It's fair to say that naturally occurring hot springs take on all sorts of forms when they reach the surface in Australia, and you shouldn't be too surprised to find any particular body of water to be a hot one. There are the artificial baths of Lightening Ridge like concrete sink-holes, there are the deep slow rivers of Mataranka hidden under a rainforest canopy, and the warm waterfalls and ponds formed from the fine dense rock-covering roots of a palm tree forest on the Gibb River Road.
However we were somewhat incredulous to the point of disbelief to spot a large painted sign in Innot claiming that nearby Nettle Creek ran with hot water, and once upon a time people bathed naked all along its route. A hot creek? You're lucky to find water at all in most of Australia's creeks, and hot water creek sounded as likely as finding a kitchen with extra taps for white wine and vegetable stock (which, I must say, would be very handy).
Nettle Creek looked like any other: thin, shallow, meandering, not perceptively moving - and barely a thin trickle making it to the low bridge. The occasional bird was taking a sip from the waters edge, and the bank was flush with vegetation. No steam rose, no bathers frolicked. The creek had obviously been wider and deeper at some point in time, and all that was peculiar about it was the bed: rather than the usual furrowed mud and dust, this creek consisted of tiny smooth stones and large gritty lumps of sand.
We went down, dubious, crunching over the stoney sand. I felt rather silly standing by this tiny flow of water, slipping off a shoe to gently dip my toe into the water - looking for all the world as if I was afraid it might be too cold, or too wet.
My toe was luxiouriously hot! I dipped the whole of my foot in and stood on the bottom, and placed my other foot in alongside. I yelped in surprise as I found the water by my second foot to be absolutely scalding, far hotter than anything we'd come across thus far. Wading around, the creek was usually merely incredibly warm, but it was best to test with a tentative toe instead of just dashing through. Cooler than scalding some parts may have been, but it was all fabulously hot.
As it was getting late we booked into the campsite running alongside the creek. A fairly basic affair as far as camping was concerned (there's a field, find a spot), they had instead set themselves up as a 'Health & Leisure Park' and invested in creating swimming pools and a bath house into which they pumped the scalding hot water from the creek. Each pool in the bath house was allowed to cool to different temperatures, allowing you to pick the perfect temperature or for the refreshing feeling of descending from hot baths to cold, and the claustrophobic sensation of taking each pool hotter in turn until you are perfectly poached and dangerously light headed.
170km from Cairns along the Kennedy Highway, part of the Savannah Way.
Free parking by the Spring - look for the painted sign.
Use of the Hot Spring is free.
Next morning we tackled the natural creek properly, and in those early hours it was steaming magnificently.
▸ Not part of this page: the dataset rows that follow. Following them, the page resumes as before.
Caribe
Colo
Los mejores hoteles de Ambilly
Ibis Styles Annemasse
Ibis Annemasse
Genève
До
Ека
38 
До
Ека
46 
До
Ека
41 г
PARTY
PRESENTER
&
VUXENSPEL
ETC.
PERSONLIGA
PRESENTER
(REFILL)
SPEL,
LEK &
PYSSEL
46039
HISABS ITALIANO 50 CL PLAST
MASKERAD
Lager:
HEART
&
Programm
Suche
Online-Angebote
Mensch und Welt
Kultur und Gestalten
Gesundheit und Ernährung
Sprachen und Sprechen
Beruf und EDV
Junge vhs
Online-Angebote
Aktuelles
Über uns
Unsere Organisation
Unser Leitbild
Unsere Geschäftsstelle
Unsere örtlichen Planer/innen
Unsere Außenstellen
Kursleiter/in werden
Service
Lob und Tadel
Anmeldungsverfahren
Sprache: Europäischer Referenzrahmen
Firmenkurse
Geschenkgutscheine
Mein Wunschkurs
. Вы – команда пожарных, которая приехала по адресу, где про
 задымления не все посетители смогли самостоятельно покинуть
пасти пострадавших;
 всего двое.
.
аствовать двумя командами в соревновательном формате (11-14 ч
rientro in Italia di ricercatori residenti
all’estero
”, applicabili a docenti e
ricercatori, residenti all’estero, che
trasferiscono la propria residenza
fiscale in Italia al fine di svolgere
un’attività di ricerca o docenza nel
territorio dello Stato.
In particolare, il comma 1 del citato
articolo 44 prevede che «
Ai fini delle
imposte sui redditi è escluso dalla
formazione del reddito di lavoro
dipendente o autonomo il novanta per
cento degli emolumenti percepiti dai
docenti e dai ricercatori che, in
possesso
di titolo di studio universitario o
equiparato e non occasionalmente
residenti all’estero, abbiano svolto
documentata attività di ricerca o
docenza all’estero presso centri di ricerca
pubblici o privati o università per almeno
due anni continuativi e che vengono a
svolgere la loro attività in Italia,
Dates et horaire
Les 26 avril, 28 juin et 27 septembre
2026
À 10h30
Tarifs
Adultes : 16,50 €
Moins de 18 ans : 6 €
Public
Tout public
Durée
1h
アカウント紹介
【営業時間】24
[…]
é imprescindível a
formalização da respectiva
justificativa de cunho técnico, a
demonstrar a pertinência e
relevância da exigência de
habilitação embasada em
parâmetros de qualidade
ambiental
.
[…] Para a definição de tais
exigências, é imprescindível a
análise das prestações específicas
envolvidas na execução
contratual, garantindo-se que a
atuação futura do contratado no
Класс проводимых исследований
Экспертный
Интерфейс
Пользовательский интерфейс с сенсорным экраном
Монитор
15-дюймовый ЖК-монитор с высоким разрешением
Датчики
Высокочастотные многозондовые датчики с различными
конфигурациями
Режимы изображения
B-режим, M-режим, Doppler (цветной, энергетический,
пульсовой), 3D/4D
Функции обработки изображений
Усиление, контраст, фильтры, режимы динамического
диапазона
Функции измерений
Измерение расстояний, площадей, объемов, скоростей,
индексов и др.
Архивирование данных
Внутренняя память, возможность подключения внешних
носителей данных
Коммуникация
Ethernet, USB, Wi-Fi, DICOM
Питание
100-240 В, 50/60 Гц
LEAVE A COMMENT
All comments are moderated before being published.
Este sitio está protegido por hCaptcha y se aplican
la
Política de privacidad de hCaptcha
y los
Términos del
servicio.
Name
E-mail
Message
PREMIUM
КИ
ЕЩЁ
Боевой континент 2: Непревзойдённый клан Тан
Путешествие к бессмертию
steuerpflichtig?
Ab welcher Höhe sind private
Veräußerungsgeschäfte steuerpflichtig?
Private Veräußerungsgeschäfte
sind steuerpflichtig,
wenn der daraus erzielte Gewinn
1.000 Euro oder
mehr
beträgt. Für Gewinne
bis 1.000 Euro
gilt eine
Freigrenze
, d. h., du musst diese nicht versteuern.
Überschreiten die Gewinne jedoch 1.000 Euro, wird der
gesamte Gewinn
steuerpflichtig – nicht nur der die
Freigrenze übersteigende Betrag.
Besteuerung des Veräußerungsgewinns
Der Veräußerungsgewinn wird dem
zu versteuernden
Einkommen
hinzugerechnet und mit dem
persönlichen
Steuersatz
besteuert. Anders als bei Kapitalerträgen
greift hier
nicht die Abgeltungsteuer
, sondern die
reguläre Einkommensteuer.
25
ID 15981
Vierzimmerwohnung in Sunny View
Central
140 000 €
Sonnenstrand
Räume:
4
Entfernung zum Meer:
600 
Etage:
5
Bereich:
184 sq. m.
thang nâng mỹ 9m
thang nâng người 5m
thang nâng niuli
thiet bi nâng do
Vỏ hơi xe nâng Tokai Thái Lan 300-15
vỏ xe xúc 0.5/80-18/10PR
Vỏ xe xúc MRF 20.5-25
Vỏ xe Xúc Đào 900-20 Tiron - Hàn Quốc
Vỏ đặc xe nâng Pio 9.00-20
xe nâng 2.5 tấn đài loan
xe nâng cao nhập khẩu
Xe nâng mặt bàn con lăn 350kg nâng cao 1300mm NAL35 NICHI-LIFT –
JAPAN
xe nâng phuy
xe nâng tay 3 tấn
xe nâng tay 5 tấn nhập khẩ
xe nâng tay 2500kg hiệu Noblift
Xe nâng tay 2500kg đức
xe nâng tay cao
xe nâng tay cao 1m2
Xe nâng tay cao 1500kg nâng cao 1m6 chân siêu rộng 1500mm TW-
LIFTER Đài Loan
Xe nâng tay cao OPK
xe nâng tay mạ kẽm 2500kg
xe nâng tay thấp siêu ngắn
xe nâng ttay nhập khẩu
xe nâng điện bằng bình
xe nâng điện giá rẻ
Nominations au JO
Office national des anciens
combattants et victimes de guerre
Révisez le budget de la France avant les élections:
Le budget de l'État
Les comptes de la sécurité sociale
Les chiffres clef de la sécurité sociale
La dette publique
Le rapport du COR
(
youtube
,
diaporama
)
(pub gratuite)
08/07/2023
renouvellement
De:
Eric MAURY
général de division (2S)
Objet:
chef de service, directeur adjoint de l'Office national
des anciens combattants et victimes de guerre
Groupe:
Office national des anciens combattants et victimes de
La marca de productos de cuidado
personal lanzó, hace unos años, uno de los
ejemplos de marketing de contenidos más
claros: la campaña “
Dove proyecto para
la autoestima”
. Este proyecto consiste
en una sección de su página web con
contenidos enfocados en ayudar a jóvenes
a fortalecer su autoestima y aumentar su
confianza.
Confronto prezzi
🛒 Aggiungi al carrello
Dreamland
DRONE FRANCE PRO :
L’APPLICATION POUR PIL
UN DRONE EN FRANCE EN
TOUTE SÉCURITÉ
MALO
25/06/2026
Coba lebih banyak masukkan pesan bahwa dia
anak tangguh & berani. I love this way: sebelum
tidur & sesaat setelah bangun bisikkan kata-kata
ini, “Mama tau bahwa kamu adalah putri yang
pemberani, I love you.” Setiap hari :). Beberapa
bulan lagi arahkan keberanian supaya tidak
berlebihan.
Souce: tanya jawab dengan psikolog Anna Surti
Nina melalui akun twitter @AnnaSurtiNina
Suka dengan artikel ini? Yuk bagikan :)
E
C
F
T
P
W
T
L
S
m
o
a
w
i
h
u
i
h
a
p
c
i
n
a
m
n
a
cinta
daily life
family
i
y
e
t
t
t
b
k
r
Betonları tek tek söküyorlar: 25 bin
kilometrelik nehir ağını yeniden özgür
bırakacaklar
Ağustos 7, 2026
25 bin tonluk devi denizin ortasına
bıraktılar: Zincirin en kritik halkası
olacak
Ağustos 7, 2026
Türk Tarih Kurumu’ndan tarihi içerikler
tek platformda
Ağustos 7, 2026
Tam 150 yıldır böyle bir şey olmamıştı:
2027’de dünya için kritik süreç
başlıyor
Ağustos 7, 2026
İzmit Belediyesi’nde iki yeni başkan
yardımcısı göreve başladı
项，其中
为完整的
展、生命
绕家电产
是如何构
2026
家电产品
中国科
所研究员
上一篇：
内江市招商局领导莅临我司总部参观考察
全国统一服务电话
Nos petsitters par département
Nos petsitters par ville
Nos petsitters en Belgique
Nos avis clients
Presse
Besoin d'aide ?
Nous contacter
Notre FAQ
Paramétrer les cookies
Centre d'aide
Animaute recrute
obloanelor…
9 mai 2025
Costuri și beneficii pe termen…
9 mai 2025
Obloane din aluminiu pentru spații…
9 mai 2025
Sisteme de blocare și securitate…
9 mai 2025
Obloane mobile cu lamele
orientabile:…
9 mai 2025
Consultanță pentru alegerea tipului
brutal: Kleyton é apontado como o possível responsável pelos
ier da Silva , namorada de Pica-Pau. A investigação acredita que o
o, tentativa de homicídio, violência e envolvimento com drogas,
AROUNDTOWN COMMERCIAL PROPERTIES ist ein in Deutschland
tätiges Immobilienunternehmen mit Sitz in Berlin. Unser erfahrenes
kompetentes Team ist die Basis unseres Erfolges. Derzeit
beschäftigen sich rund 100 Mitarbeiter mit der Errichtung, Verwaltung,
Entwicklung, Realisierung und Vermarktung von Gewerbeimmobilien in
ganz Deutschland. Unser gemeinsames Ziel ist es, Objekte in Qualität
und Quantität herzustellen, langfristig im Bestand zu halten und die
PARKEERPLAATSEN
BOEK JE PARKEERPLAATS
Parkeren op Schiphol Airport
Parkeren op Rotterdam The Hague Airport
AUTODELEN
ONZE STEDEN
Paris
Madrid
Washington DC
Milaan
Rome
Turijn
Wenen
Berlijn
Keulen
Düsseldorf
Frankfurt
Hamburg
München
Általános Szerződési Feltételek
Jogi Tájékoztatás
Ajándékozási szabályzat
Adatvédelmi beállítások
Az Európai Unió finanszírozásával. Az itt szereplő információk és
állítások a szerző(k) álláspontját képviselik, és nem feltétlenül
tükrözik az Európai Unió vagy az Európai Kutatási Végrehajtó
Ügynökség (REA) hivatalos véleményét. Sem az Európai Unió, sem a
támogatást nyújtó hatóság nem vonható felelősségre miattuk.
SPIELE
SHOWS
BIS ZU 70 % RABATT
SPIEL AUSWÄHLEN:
We got in, having to dig a hollow in the creek bed with our hands to make it deep enough to immerse ourselves completely. The effect was like being in a sauna: pore cleansing, sweating out the impurities to be washed away by the gentle flow of the creek. The water is exhaustingly hot, but out here in the creek you're mostly in the open air, and a cool breeze on your upper body will stop you getting light headed, allowing you to rest your limbs in the soothing water, washing away the aches and pains of the day.
In spots we could see air bubbles rising to the surface as the water either arrived boiling or bought gases from the depths. At any rate those points were quite painful to tread in, being the source itself, which seems to be spread over numerous spots up and down the creek. A little further upstream from the road you'll find the creek is absolutely ice cold - you can practically put one foot in each extreme temperature zone.
Near this area - where Nettle Creek is at it's deepest - you'll spot an inlet pipe which the camp pumps up hot water. The camp uses the hot spring for all of its water needs - indeed their shower block warns you not to waste too much cold water, as once the cooled supply has been exhausted it runs hot! I foolishly decided to shampoo my hair, but the water was hot before I'd begun. It was far too painful to stand under the shower, so I miserably splashed scalding handfuls at my searing scalp until the soap was clear.
All of which seems to explain why the level of the creek is so much lower than depicted in the giant painted sign with the frolicking bathers.